Washington International Law Journal


Ji Li


Though taxes are as certain as death, each year tens of thousands of people in the United States go to court to challenge their assessed tax liabilities, and many succeed. By contrast, very few Chinese taxpayers litigate against tax agencies, and most of those who sue eventually settle, despite low formal litigation costs. China’s nonlitigious culture does not fully explain the reluctance to sue, as courts in Taiwan adjudicate five times more lawsuits against tax agencies. Judicial bias favoring government officials, weak enforcement of judgments against the state, and agency retaliation help to explain the aversion to litigate disputes with tax agencies in China. However, once the reluctance to sue is explained, the small amount of cases that go to trial constitutes a more intriguing puzzle.
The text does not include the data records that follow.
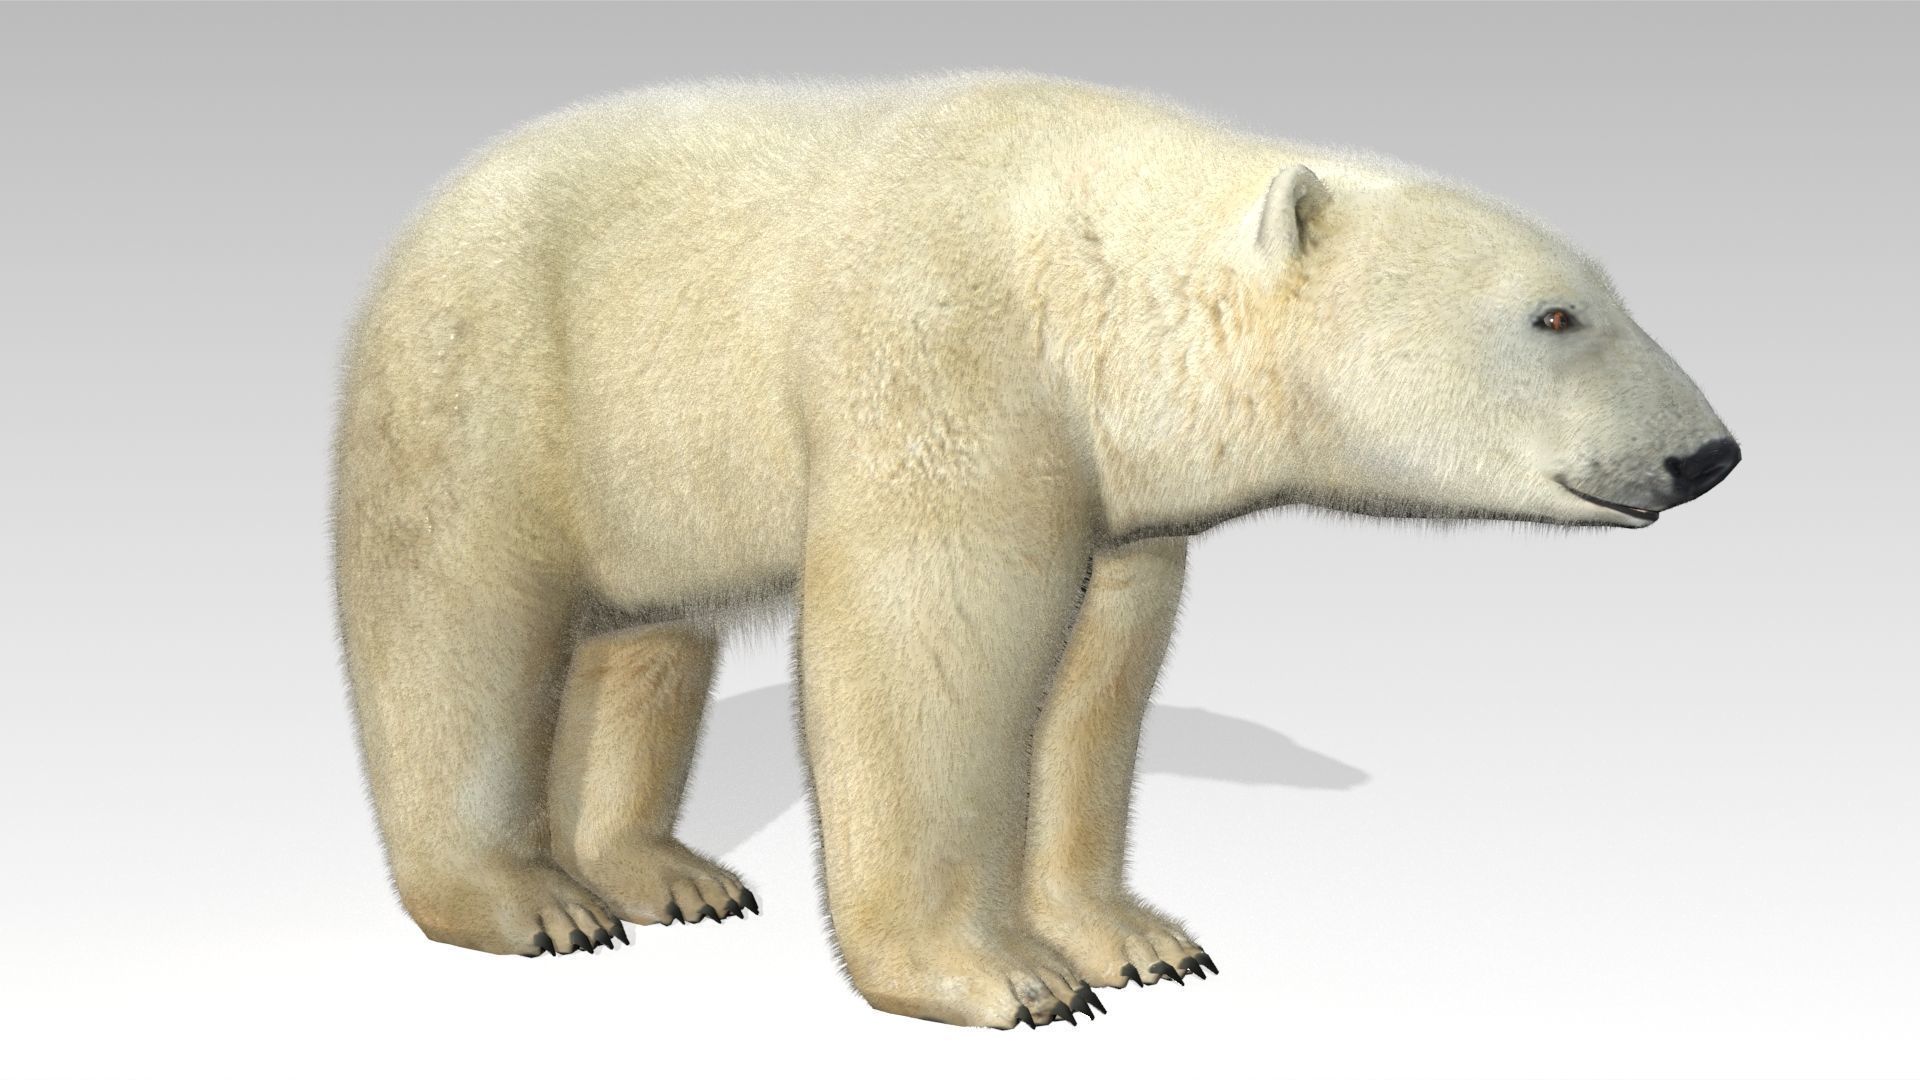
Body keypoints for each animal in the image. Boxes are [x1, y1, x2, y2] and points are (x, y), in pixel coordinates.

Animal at [331, 71, 1740, 1029]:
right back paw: (530, 902)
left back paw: (663, 876)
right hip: (495, 368)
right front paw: (1000, 977)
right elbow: (931, 654)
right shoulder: (946, 362)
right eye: (1555, 316)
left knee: (648, 635)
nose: (1710, 456)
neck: (1088, 275)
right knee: (456, 621)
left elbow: (1097, 685)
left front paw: (1140, 942)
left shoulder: (1119, 488)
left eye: (1608, 297)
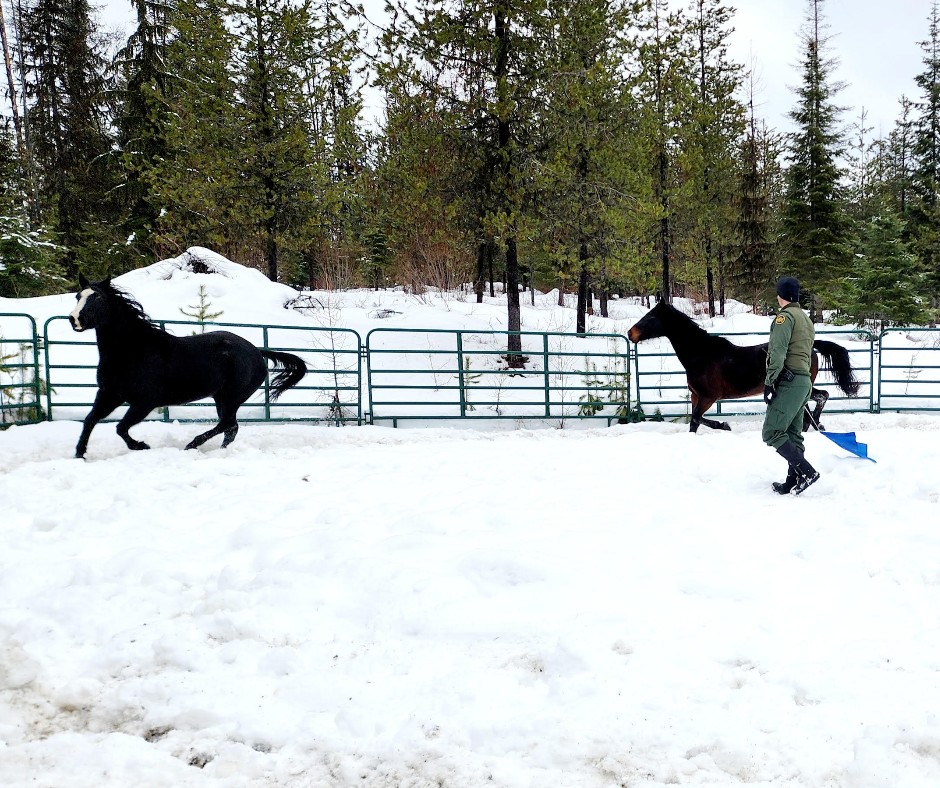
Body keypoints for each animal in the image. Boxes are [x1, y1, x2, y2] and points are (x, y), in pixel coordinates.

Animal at [69, 274, 307, 458]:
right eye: (78, 296)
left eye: (98, 298)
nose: (74, 319)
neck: (132, 351)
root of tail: (257, 351)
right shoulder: (109, 394)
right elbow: (90, 420)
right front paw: (80, 454)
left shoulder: (145, 401)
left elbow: (120, 427)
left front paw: (141, 446)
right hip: (221, 397)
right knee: (231, 427)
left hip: (232, 396)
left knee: (226, 424)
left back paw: (192, 444)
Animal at [627, 301, 859, 433]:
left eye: (651, 317)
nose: (630, 333)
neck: (701, 354)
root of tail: (811, 346)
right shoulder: (696, 396)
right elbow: (694, 421)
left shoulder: (709, 397)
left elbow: (696, 418)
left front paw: (724, 425)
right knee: (817, 400)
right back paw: (812, 425)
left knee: (821, 397)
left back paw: (815, 424)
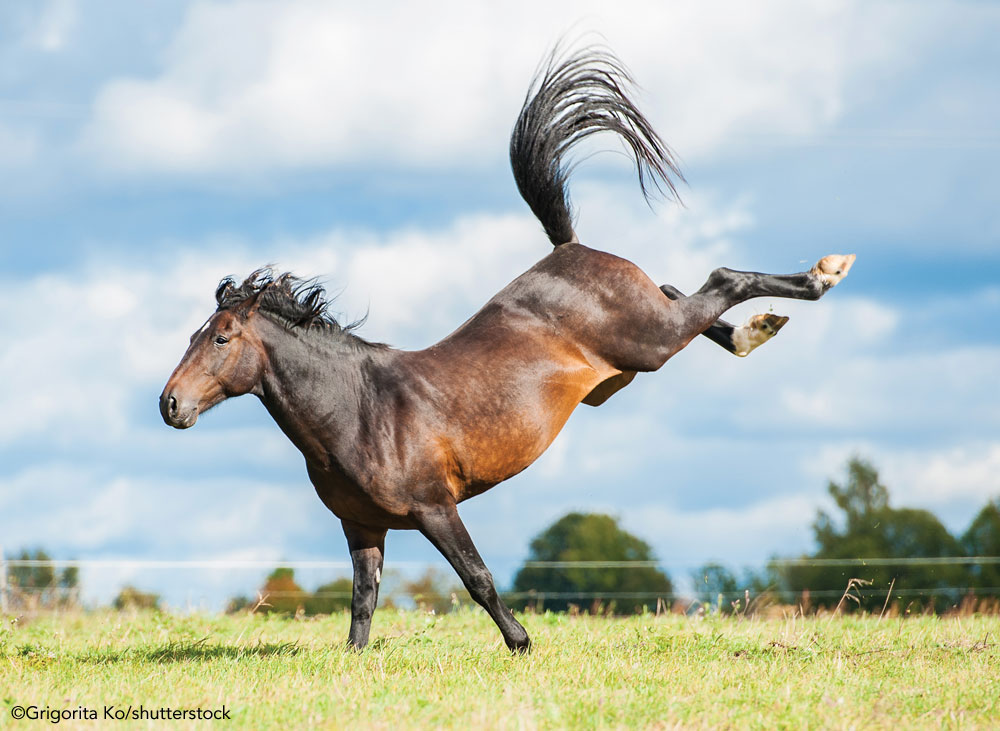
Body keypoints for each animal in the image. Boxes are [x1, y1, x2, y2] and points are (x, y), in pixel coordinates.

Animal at [160, 47, 856, 652]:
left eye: (220, 337)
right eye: (193, 336)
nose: (169, 405)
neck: (357, 410)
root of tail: (568, 248)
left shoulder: (434, 508)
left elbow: (477, 577)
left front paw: (521, 643)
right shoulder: (362, 526)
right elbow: (363, 601)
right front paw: (355, 661)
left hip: (651, 341)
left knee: (720, 280)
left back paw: (819, 277)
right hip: (648, 339)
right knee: (683, 289)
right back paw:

Why would anyone in China insist on judicial resolution of disputes with powerful tax agencies, given the adverse conditions that have deterred hundreds of thousands of others from doing so? This article offers a number of theoretical explanations that take into account the political and institutional context for both administrative litigation and tax administration in China. People are more inclined to sue a tax agency when they have limited extractable resources, powerful allies in government, substantial interests in the dispute without alternative resolutions, or no expectation to interact with the agency in the future. These explanations are evaluated and substantiated with an empirical analysis of all tax-related administrative lawsuits that went to trial from 2009 to 2011 in Henan Province, one of the most populous provinces in China. These findings will contribute to the literature on Chinese tax administration, administrative litigation in China, and extant trial selection theories.